Dataset excerpts:
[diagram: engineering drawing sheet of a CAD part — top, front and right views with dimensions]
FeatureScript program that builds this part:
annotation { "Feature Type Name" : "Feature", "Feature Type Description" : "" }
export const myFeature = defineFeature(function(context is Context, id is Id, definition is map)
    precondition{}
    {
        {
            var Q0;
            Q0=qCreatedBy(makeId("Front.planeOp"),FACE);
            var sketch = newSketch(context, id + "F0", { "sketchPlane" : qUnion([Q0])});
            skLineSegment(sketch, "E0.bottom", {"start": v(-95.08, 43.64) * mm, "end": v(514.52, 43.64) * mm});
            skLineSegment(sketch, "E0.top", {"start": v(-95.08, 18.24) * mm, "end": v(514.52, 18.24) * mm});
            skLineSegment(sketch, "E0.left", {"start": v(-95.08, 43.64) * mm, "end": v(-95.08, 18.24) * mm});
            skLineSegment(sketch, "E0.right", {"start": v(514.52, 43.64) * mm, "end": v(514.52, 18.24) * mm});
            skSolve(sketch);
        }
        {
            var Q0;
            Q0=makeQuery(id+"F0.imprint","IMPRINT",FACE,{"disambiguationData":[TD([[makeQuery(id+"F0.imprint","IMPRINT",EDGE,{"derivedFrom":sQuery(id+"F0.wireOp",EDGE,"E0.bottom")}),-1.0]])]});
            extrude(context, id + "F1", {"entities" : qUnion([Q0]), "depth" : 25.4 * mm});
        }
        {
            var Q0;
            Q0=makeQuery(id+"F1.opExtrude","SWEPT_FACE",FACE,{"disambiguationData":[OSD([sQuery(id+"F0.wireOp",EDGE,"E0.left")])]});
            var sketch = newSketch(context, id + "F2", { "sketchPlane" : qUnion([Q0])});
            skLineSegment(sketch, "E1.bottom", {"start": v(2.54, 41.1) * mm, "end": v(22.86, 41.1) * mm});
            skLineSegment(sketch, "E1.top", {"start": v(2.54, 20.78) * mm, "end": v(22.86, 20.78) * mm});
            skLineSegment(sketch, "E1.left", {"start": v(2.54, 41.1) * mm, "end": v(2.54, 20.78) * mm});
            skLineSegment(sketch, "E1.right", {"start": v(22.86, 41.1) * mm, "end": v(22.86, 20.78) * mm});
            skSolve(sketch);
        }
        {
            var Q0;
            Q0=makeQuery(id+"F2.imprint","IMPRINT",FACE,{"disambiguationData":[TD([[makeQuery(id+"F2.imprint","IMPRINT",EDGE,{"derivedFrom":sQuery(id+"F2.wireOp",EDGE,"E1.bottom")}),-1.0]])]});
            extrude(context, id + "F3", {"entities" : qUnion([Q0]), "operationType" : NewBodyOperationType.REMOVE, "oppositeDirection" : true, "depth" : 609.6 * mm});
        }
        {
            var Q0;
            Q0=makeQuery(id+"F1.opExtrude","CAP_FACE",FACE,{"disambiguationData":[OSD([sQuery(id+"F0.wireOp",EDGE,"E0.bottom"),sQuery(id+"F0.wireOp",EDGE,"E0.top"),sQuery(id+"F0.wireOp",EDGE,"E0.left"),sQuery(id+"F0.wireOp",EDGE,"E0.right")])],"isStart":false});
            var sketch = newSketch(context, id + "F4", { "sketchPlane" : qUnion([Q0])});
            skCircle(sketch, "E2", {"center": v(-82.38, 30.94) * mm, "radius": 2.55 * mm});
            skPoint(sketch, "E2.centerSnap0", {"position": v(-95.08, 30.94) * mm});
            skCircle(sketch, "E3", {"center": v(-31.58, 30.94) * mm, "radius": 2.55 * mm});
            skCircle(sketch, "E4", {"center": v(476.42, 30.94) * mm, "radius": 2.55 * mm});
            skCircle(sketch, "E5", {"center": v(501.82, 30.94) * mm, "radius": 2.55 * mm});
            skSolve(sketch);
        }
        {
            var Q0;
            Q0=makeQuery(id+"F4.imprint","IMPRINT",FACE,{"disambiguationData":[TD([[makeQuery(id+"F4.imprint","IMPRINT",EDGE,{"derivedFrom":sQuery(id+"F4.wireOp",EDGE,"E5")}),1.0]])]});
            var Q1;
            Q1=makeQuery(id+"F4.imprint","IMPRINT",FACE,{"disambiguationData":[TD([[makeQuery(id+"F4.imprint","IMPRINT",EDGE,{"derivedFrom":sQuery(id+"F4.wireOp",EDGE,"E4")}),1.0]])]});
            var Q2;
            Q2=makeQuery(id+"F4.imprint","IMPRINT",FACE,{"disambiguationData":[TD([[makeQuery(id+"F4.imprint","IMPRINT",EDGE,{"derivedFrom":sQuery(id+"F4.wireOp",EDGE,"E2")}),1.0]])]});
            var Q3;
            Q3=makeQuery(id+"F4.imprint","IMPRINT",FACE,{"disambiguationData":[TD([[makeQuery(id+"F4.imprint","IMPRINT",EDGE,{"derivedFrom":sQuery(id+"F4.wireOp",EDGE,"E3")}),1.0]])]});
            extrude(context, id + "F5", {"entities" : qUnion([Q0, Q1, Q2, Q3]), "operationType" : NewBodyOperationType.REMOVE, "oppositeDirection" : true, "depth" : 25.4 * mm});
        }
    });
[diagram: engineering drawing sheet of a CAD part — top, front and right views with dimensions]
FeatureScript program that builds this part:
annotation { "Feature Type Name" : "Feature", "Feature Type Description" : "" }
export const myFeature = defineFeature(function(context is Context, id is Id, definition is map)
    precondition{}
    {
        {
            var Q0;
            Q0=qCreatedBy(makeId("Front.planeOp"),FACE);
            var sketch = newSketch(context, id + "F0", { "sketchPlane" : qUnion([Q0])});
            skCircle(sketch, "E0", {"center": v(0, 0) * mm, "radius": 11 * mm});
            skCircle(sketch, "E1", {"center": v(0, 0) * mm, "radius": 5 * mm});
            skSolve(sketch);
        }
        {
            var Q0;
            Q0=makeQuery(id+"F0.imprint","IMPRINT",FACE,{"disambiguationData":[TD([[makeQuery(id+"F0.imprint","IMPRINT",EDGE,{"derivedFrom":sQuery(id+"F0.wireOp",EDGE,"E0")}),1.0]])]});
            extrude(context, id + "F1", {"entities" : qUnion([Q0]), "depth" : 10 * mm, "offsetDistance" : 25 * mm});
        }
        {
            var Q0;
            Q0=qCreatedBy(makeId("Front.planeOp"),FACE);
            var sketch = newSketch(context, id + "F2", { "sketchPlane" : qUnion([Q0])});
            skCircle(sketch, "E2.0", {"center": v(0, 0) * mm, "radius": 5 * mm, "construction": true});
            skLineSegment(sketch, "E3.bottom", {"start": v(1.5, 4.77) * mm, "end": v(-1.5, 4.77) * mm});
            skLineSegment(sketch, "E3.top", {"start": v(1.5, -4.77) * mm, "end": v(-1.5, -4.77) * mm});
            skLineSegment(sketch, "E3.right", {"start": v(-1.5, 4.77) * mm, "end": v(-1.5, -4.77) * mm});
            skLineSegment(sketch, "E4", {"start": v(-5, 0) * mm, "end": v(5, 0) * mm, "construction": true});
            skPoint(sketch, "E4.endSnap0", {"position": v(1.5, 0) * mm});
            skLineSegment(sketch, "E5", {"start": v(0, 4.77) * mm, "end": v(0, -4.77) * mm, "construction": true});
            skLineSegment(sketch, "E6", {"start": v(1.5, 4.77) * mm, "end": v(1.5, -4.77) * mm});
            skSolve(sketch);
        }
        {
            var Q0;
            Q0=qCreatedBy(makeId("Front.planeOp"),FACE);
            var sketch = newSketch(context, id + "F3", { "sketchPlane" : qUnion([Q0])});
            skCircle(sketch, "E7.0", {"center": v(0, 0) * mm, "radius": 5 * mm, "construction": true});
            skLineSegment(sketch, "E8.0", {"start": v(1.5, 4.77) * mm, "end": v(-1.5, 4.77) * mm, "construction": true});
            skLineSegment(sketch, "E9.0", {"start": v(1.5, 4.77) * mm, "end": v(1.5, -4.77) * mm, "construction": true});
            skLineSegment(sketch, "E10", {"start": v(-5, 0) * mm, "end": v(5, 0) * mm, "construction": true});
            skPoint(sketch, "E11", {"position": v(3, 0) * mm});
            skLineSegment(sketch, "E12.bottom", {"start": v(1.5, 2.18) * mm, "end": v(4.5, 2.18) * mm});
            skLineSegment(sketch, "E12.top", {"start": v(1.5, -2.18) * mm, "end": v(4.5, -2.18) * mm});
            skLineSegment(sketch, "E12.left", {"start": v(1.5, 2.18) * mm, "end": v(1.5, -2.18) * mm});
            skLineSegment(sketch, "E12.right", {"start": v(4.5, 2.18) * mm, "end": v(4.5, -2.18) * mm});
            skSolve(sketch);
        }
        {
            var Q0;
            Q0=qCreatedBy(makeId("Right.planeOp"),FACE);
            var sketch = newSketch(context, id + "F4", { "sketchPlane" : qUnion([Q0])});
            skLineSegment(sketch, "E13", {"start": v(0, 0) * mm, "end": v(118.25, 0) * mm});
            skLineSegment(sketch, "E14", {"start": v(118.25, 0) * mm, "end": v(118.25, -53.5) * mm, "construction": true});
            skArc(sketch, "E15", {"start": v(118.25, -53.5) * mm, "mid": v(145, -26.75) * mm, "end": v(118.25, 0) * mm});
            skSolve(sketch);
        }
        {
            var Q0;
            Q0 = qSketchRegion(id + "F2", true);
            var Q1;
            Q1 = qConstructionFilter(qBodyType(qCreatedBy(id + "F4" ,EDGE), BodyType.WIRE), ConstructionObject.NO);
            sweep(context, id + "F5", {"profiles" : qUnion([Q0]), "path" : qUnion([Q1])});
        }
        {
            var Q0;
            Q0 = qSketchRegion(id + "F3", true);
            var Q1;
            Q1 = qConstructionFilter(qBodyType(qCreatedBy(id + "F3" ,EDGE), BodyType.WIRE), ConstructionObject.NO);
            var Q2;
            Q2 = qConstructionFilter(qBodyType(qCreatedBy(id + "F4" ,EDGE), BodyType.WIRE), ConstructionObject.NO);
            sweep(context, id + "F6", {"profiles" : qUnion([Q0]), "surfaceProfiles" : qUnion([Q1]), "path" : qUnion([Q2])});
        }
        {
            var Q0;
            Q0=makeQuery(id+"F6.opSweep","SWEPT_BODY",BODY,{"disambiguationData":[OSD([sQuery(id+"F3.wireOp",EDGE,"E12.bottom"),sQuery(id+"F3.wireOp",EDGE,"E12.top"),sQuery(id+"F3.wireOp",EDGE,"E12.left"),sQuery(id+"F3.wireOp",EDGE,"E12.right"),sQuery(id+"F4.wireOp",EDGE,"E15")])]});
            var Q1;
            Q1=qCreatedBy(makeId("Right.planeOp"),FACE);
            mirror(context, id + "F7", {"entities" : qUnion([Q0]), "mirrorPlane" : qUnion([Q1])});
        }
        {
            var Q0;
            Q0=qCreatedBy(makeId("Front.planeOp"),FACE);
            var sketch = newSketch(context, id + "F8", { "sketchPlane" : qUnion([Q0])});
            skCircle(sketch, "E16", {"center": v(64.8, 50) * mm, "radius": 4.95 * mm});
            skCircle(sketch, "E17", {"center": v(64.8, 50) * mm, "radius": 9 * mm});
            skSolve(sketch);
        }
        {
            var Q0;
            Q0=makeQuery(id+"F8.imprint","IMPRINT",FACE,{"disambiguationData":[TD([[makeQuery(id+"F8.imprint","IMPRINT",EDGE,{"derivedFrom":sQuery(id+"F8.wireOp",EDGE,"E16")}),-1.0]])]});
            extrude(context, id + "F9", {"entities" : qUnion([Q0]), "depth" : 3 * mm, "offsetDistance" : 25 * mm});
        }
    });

Problem requirements:
Pull out each line in the items above that contains the string "position".

Reply:
            skPoint(sketch, "E2.centerSnap0", {"position": v(-95.08, 30.94) * mm});
            skPoint(sketch, "E4.endSnap0", {"position": v(1.5, 0) * mm});
            skPoint(sketch, "E11", {"position": v(3, 0) * mm});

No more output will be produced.